Localists skirt this problem by conceding that decentralization must proceed “within limits.” The question is, what limits; and that isn’t an abstract economic exercise but a question of what one values or is willing to give up. Hence, a commitment to localism, however sincere or widely shared, is always a latent, second-order preference. Lefties may embrace localism—but surely not at the price of comprehensive, federally funded civil rights mandates. On the Right, my dear friend and occasional coauthor Richard Epstein, is here cited as an advocate of localism—except he also believes that zoning laws are unconstitutional.

There, you might say, goes the neighborhood.

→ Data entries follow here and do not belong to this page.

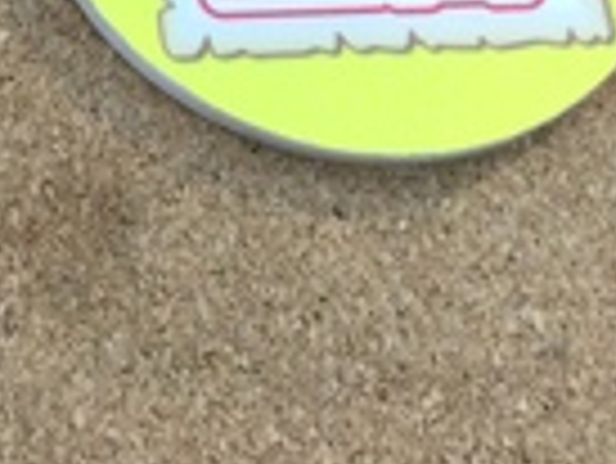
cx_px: -274
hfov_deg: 13.7
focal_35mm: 136
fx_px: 2422
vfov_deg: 10.4
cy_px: -306
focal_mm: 3.3
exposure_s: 1/30
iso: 32
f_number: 2.4
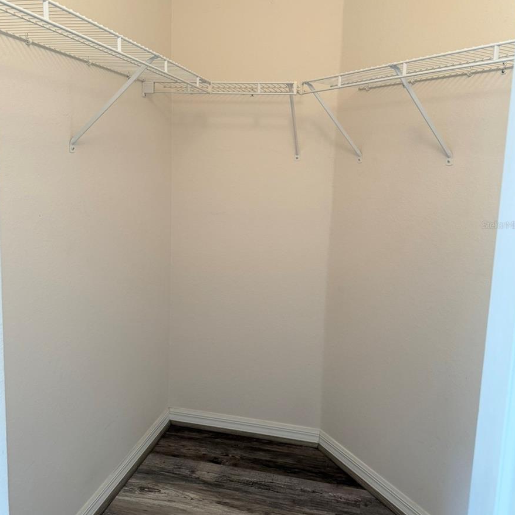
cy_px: 225
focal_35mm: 29
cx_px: 260
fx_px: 488
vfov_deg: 55.5
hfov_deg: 55.6
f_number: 1.78
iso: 160
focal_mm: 6.76
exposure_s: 1/60
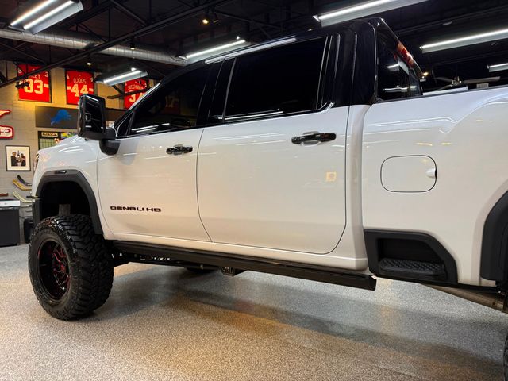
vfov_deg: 56.8
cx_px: 254
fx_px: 352
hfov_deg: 71.6
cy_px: 190
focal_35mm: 24
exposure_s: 1/60
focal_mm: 6.76
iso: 125
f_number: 1.78
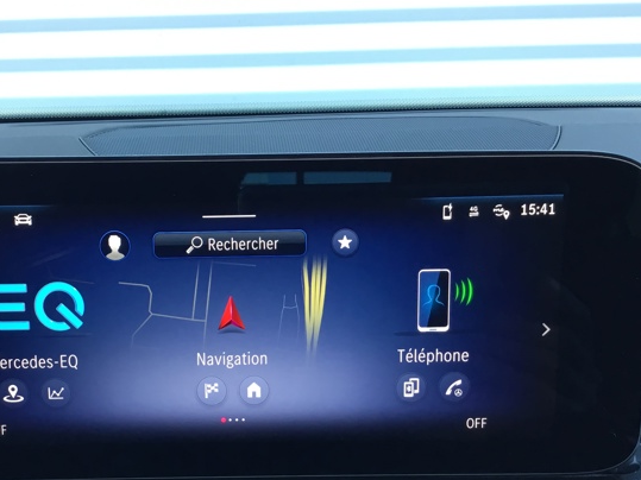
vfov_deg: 31.0
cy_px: 353
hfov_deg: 41.0
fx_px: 852
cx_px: 240
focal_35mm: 46
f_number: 2.4
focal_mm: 3.3
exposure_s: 1/33
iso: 32
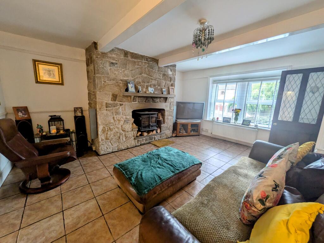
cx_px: 162
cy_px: 122
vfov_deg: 85.7
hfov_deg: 102.0
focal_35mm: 14
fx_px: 131
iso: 73
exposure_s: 1/50
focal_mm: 1.83
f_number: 2.2
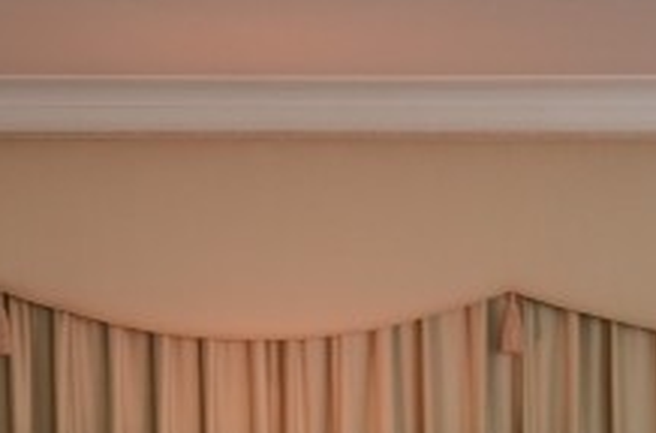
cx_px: 689
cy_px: 896
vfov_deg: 7.2
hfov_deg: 11.1
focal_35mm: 183
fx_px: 3325
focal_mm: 26
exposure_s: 1/60
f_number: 8
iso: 400
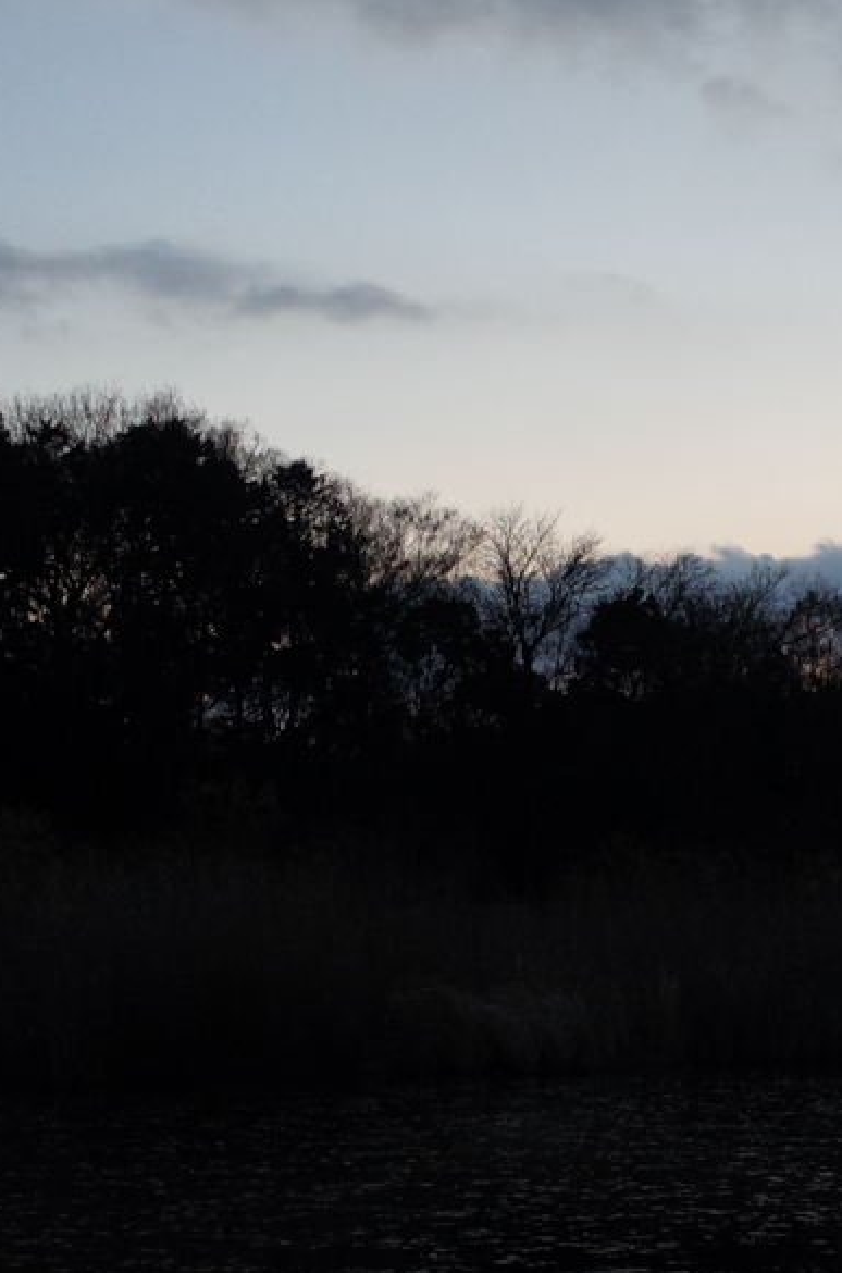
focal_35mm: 74
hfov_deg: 18.2
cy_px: 773
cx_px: 646
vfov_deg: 27.3
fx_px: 2610
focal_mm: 18.3
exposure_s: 1/40
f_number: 2.8
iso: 800
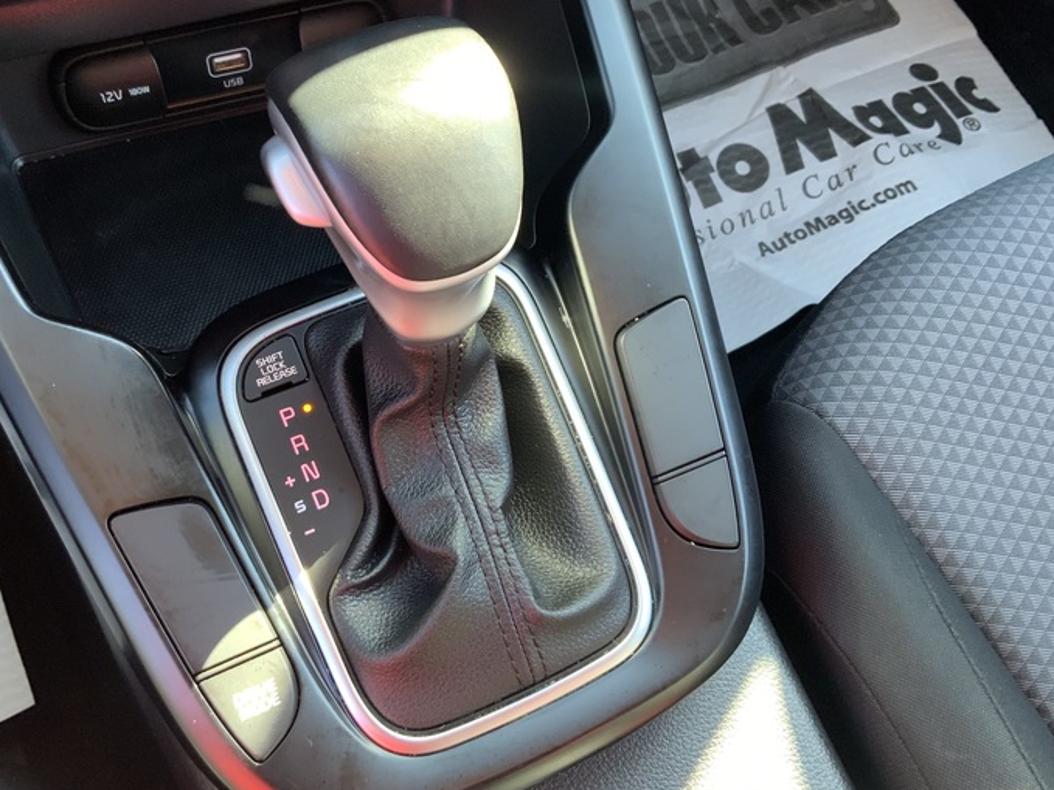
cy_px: 323
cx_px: 441
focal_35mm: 41
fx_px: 1248
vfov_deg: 35.0
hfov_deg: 45.6
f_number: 1.8
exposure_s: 1/60
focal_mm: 3
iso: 125
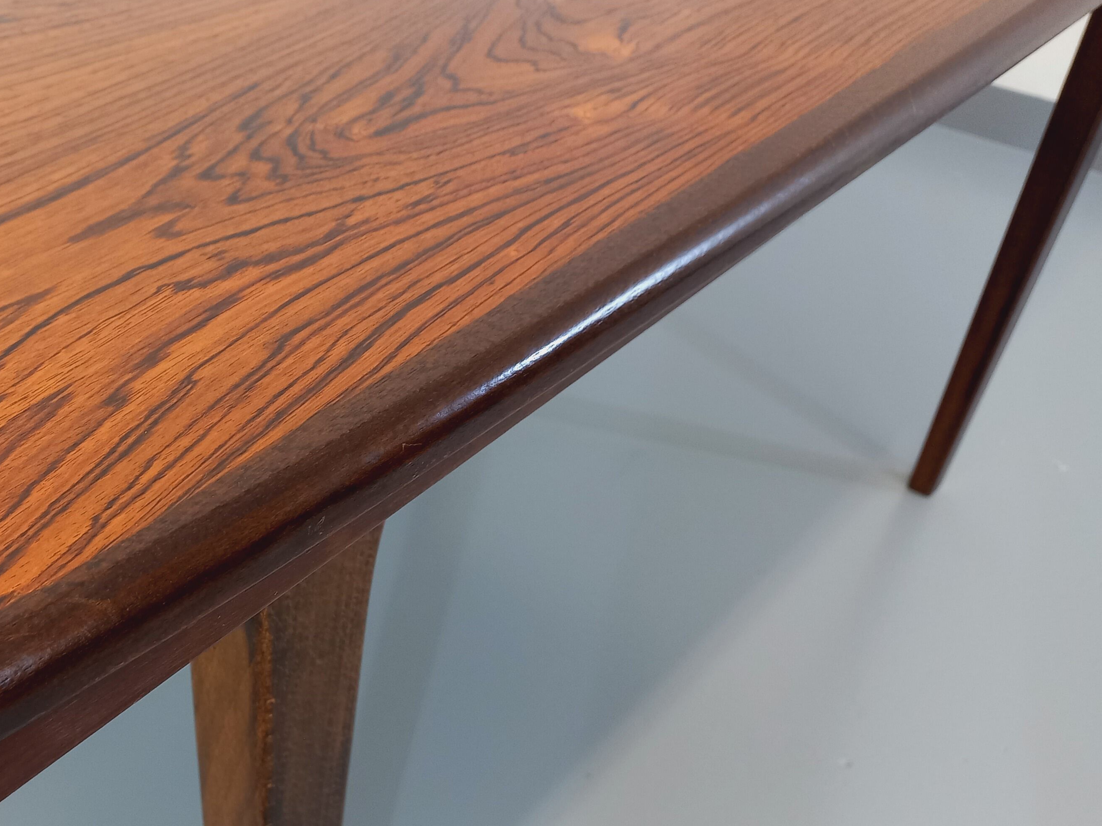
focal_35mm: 38
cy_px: 497
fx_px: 1210
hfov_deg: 47.2
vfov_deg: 37.6
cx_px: 279
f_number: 1.8
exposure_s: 1/49
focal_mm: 4.65
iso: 320
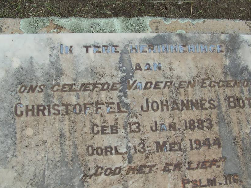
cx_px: 130
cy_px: 107
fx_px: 384
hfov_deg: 36.2
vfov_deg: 27.5
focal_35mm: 53
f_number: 5.6
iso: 64
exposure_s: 1/800
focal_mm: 5.85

Politics, All the Way Up and Down

All this is a longwinded way of saying that localism offers no respite from ideological strife. In fact, the question of what ought to be local or national is itself a venue for partisan contentions. Unlike Joel Kotkin, I would not look to the millennials (on the whole, a deplorable lot) to counter that tendency. As he acknowledges, they are bound to insist that every last baker in every corner of the country must sell wedding cakes to gay couples or close up shop—a conviction that reflects a rather attenuated view of local autonomy. And as for the Democrats, wonkish localist theories are bound to fall on deaf ears. The Dems are the party of the permanent government, and the only local government they can embrace without putting their base out to pasture is local government on top of the federal bloat.

The theme that actually has traction on the Left, forcefully propounded by Yale Law School dean Heather Gerken and others, is that state and local institutions provide a means of organizing resistance to an autocratic central government. That’s not a bad argument; but as Joel Kotkin recognizes, it is too contingent on partisan constellations to provide a reliable foundation for a lasting localist alliance.

Are there ways to foster localism? Sure. We could cancel federal grants, repeal the Endangered Species Act, rescind the Americans with Disabilities in Education Act, abolish the U.S. Department of Housing and Urban Development, and (coming soon to a theater near you) let states and counties go insolvent. I’m open to all those suggestions, and a whole lot more. Is Joel Kotkin?